For the results in the paper, automatically chosen k worked quite well, but in some cases you might want to take a closer look, as we do here. The k is chosen based on the spacings between the singular values, as it can be quite hard to identify the ``beginning of noise'' from just looking at the spectrum itself.

library(ggplot2)
library(gridExtra)
df <- data.frame(x=1:100,y=k_choice$d)
g1<-ggplot(df,aes(x=x,y=y),) + geom_point(size=1)  + geom_line(size=0.5)+ geom_vline(xintercept=k_choice$k)   + theme( axis.title.x=element_blank() ) + scale_x_continuous(breaks=seq(10,100,10)) + ylab('s_i') + ggtitle('Singular values')
df <- data.frame(x=2:100,y=diff(k_choice$d))[3:99,]
g2<-ggplot(df,aes(x=x,y=y),) + geom_point(size=1)  + geom_line(size=0.5)+ geom_vline(xintercept=k_choice$k+1)   + theme(axis.title.x=element_blank() ) + scale_x_continuous(breaks=seq(10,100,10)) + ylab('s_{i} - s_{i-1}') + ggtitle('Singular value spacings')
grid.arrange(g1,g2,nrow=1)

A_norm_completed <- alra(A_norm,k=k_choice$k)[[3]]

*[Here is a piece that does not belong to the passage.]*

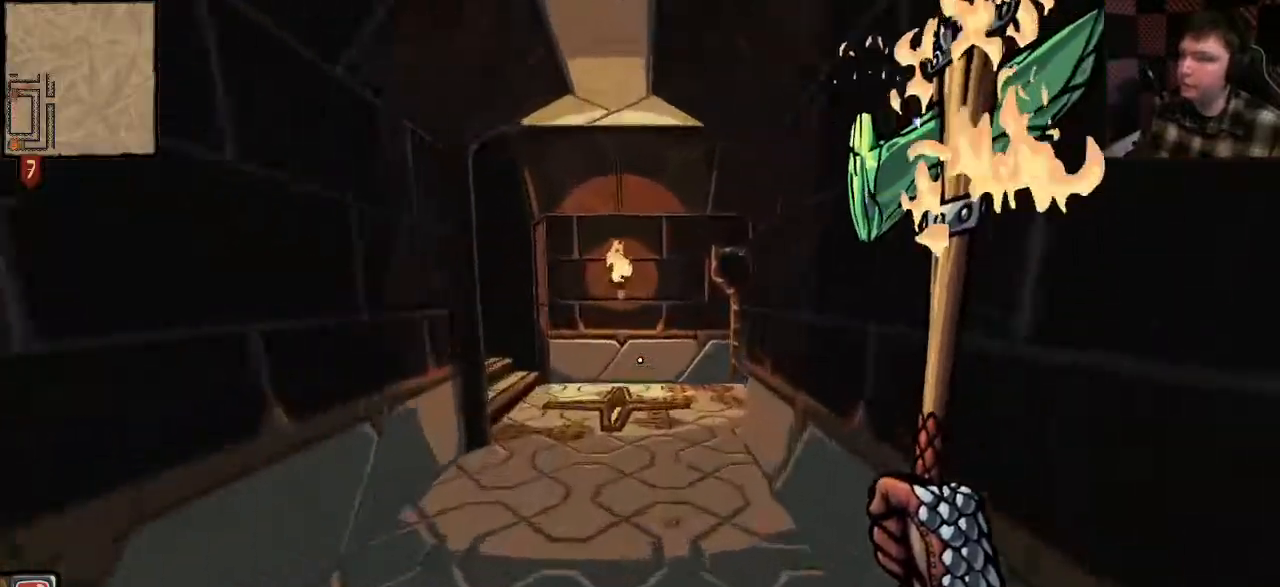
{"keys": ["shift", "w"], "mouse": [], "events": []}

Check the completion. Note that the results improve when using the entire dataset (see the ALRA-paper repo for those codes), as opposed to this subset.

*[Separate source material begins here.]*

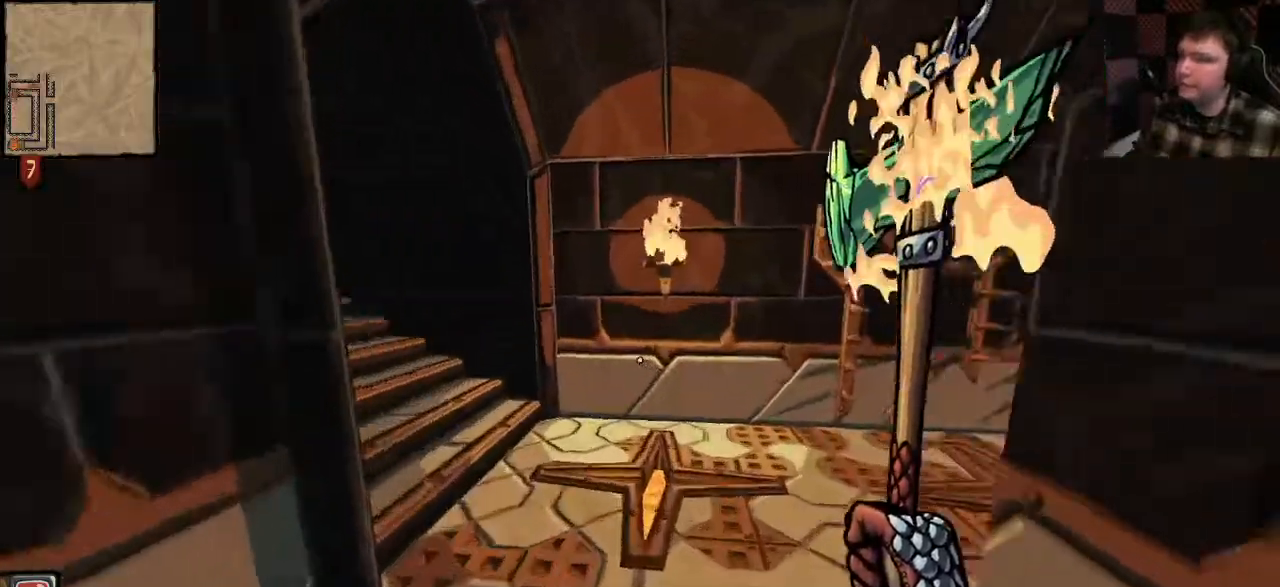
{"keys": ["a"], "mouse": [], "events": [[100, "shift", "up"], [133, "a", "down"], [167, "mouse_right", "down"], [233, "mouse_right", "up"], [400, "mouse_right", "down"], [400, "w", "up"], [500, "mouse_right", "up"]]}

  • NCAM1 should be expressed in all NK cells, but is only expressed in 4% of of NK cells in the original data.
  • CR2 should be expressed in all B cells, but is only expressed in 1% of of B cells in the original data.
print(aggregate(A_norm[,c('NCAM1','CR2')], by=list(" "=labels_example),FUN=function(x) round(c(percent=100*sum(x>0)/length(x)),1)))
print(aggregate(A_norm_completed[,c('NCAM1','CR2')], by=list(" "=labels_example),FUN=function(x) round(c(percent=100*sum(x>0)/length(x)),1)))

More info

ALRA is integrated into Seurat v3.0 (currently at pre-release stage) as function RunALRA(). But if you use Seurat v2, we provide a simple function to perform ALRA on a Seurat v2 object in alraSeurat2.R.

ALRA is supported for OS X, Linux, and Windows. It has been tested on MacOS (Mojave, 10.14) and Ubuntu 16.04. Installation should not take longer than a minute or two.